In order to really do this, they would need to train LLMs from scratch that had no exposure whatsoever to open source code which they may be asked to reproduce. Those models in turn would be terrible at coding given how much of the training corpus is open source code.
it is an illusion because this is a satire site.
For example, the Anthropic Rust C compiler could hardly have copied GCC or any of the many C compilers it surely trained on, because then it wouldn't have spat out reasonably idiomatic and natural looking Rust in a differently organized codebase.
Good news for Rust and Lean, I guess, as it seems like everyone these days is looking for an excuse to rewrite everything into those for either speed or safety or both.
The second part is true. The first is a little trickier.
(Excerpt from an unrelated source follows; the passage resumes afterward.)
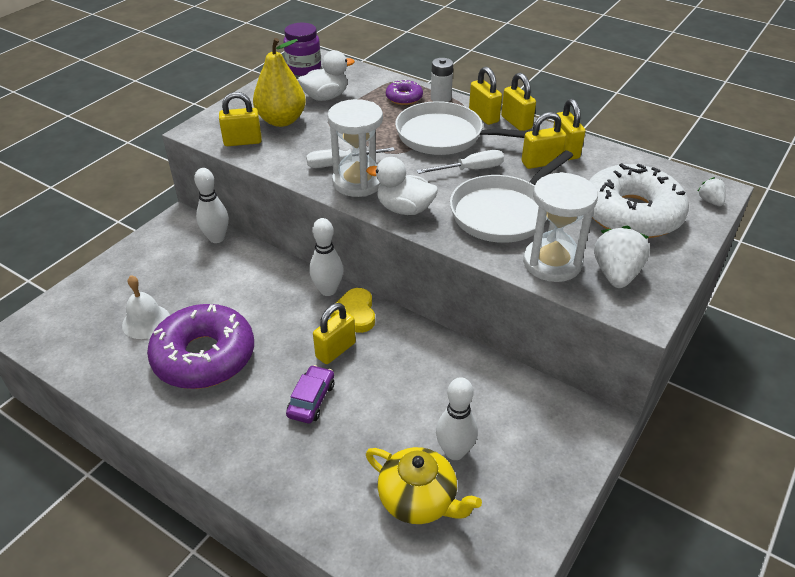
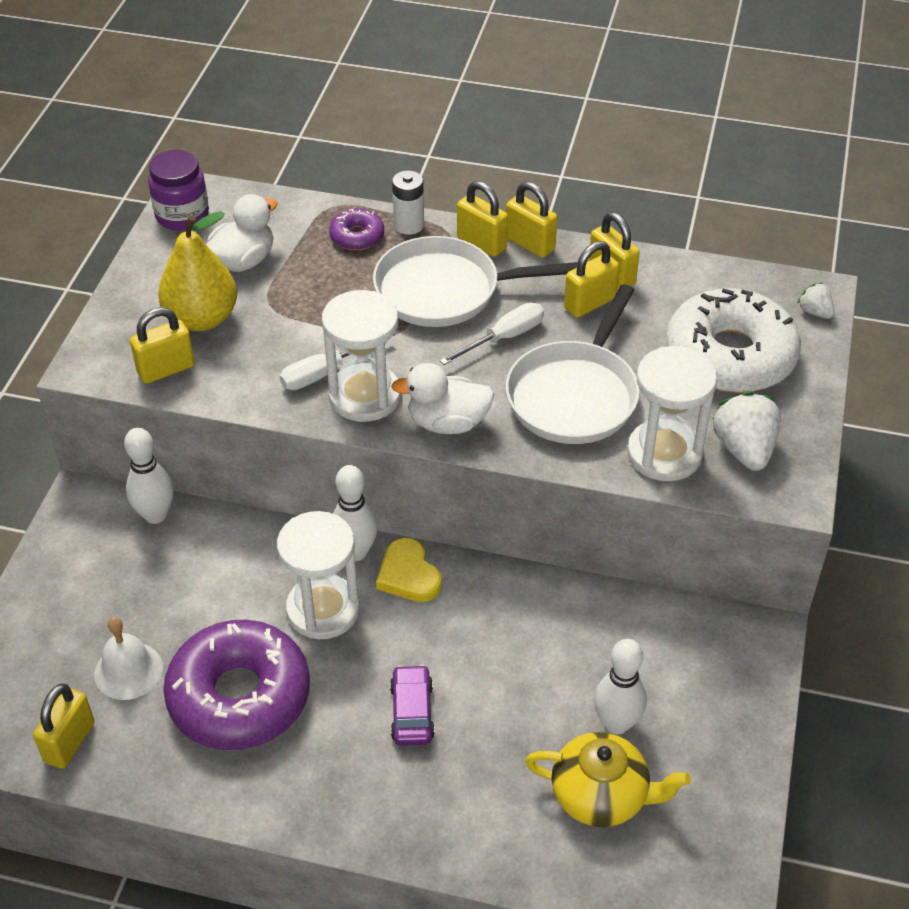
camera: 20 degrees left, 5 degrees up
(287, 319) = (323, 610): none -> white hourglass
(335, 350) = (409, 635): yellow padlock -> yellow padlock (69, 742)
The copyright applies to some fixed media (text in this case) rather than the idea expressed, but the protections extend well beyond copies. For example, in fiction, the narrative arc and "arrangement" is also protected, as are adaptations and translations.
If you were to try and write The Catcher in the Rye in Italian completely from memory (however well you remember it) I believe that would be protected by copyright even if not a single sentence were copied verbatim.
They do say this:
> Is this legal? / our clean room process is based on well-established legal precedent. The robots performing reconstruction have provably never accessed the original source code. We maintain detailed audit logs that definitely exist and are available upon request to courts in select jurisdictions.
Unless they're rejecting almost all of open source packages submitted by the customer, due to those packages being in the training set of the foundation model that they use, this is really the opposite of cleanroom.